How to Fake Being a Lord of Time, Jamming, 30/05/2017

So I said last time that I wasn't quite done with my thoughts on The Pyramid at the End of the World. That's true. I spent the first entry talking about the story’s narrative structure, Peter Harness’ recurring template for his Doctor Who stories.

But there were philosophically fascinating ideas throughout the episode, all surrounding the Monks. Look at what their central power is. They can simulate a world’s entire timeline so profoundly that the simulations can discover their true nature.

After you read this post, you may think to yourself that the Monks'
violence to time's creativity make them a profound villain for the
Doctor. They're literally fearsome mirror images of the Time Lords.
The simulation is so comprehensive that they can identify the precise minor accident – breaking a pair of reading glasses in a door – that’s the vital condition for a potentially world-ending mistake.
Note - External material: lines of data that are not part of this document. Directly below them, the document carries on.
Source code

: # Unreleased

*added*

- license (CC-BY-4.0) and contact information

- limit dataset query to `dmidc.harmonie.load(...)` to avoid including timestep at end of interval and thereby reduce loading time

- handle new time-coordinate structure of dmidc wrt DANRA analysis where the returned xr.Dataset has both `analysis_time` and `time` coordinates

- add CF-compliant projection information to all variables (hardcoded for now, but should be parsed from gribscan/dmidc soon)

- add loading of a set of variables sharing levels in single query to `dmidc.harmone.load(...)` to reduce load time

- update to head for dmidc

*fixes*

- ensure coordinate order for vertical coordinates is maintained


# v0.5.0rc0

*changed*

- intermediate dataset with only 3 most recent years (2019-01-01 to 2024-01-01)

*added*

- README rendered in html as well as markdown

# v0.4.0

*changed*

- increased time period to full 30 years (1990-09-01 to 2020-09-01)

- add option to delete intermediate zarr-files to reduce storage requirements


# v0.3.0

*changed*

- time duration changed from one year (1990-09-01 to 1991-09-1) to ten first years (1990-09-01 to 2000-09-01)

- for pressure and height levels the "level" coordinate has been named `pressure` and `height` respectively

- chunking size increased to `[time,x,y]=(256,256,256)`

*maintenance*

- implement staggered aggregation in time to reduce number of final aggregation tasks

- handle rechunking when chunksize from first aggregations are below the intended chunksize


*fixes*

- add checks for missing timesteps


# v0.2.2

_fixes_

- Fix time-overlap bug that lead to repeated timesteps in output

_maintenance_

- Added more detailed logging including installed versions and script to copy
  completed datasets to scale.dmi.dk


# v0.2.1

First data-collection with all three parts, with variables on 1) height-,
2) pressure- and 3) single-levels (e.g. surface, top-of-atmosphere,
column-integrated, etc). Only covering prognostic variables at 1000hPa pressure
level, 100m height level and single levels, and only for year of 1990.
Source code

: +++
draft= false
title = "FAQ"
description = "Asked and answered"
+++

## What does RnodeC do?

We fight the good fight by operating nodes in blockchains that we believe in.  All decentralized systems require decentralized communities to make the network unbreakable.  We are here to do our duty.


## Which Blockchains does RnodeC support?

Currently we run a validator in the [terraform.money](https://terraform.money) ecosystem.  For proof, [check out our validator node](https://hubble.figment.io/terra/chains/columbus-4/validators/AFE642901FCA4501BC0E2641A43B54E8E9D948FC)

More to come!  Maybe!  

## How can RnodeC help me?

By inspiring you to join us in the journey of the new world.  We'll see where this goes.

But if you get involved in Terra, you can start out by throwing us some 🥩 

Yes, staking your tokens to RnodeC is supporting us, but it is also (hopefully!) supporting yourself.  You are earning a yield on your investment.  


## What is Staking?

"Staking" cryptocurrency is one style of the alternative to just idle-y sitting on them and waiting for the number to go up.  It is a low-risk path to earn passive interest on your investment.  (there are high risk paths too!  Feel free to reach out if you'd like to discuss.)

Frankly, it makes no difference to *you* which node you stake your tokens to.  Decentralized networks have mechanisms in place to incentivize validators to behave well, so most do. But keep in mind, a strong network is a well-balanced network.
They can use their simulation to affect the real world in that pivotal, almost-imperceptible way.

The imagery of their simulation machine is thousands of threads in a massive, loose rope formation – orderly tangles. The Monks interact with the threads by stroking and caressing them, manipulating where they appear in the bundle.

This way, the Monks appear designed as fearsome mirror-images of the Greek Fates, the Moirai gods, depicted as the daughters of necessity. The Monks understand the infinitesimally granular details of every timeline, every possibility.

Monks take the form of walking corpses because they see humanity themselves as corpses. As a mortal, caught in the processes of time, humans are always already corpses.

Mortals are bodies, moving according to a web of possibilities so dense that no one can move without shifting the entire pattern. This is a vision of time and process that preserves freedom and necessity at once.

The Monks don’t manipulate the universe as block time. Block time, the vision of time that Einstein thought relativity mathematics implied, is the universe as a single four-dimensional block of necessary movement. It’s a popular image, and it often appears in time travel fiction. But nothing in Doctor Who can consistently hold this view of time.

Here's a limitation of the Monks' power. They seem to depend, somehow,
on the consent of those they're manipulating. When they're going to
change the world radically, in a way that people will see, they need
permission. Somehow. But they have the ability to make minor changes
that people won't necessarily see at the time, which means they can
still destroy whole worlds, thanks to the fundamental interconnectedness
of all things. But I'd like to see how other writers play with these
villains in the future, how much they can do.
The Monks operate as gods of freedom in necessity. They understand that we each have real, material power to act in the world, that we aren’t moving entirely to a determinate path through our history. That power belongs to all objects in the world that change and move at all, like a pair of reading glasses.

Problem is, just as we have the power to create new states of affairs in the world, each of those changes has a tremendous gravity. One movement affects all the other relationships in the whole. One thread moves, and all the threads must move in kind.

Most of the time, a change makes little perceptible difference. As for a change at a critical point to cause increasingly high-magnitude affects? Like a pair of reading glasses getting smashed on the same day Erica’s co-worker shows up to work too hung over to see straight.

Chaos. That’s the time of the Monks. They’re beings that can manipulate chaos.

Yet to do so, they have to bring a external, alien determinism to chaos. The chaos of our profoundly interconnected and interdependent world is that all actions affect each other, whether directly, indirectly, conditionally, or systematically. But those actions themselves are free – the product of active movement.

The changes that a particular action causes don’t pre-exist the action. An action is a change in one body’s movement that affects all the surrounding processes, creating an all-encompassing chain of change. An action is the creative power of material.

But when the Monks measure and simulate all the different chaotic possibilities of a world, they manifest each of those changes in their strings – all at once, altogether. They turn chaos’ dynamic necessity of mutual affectivity into the ordinary block time where no active change is truly possible.

The Monks have robbed time and material themselves of agency. They’ve turned reality into a distinct and always-existing set of possibilities, chosen like a thread in a massive rope. Chaos, in contrast, is the free creation of futures through affectivity and change.

The villainy of the Monks lies in their destruction of the universe’s chaos.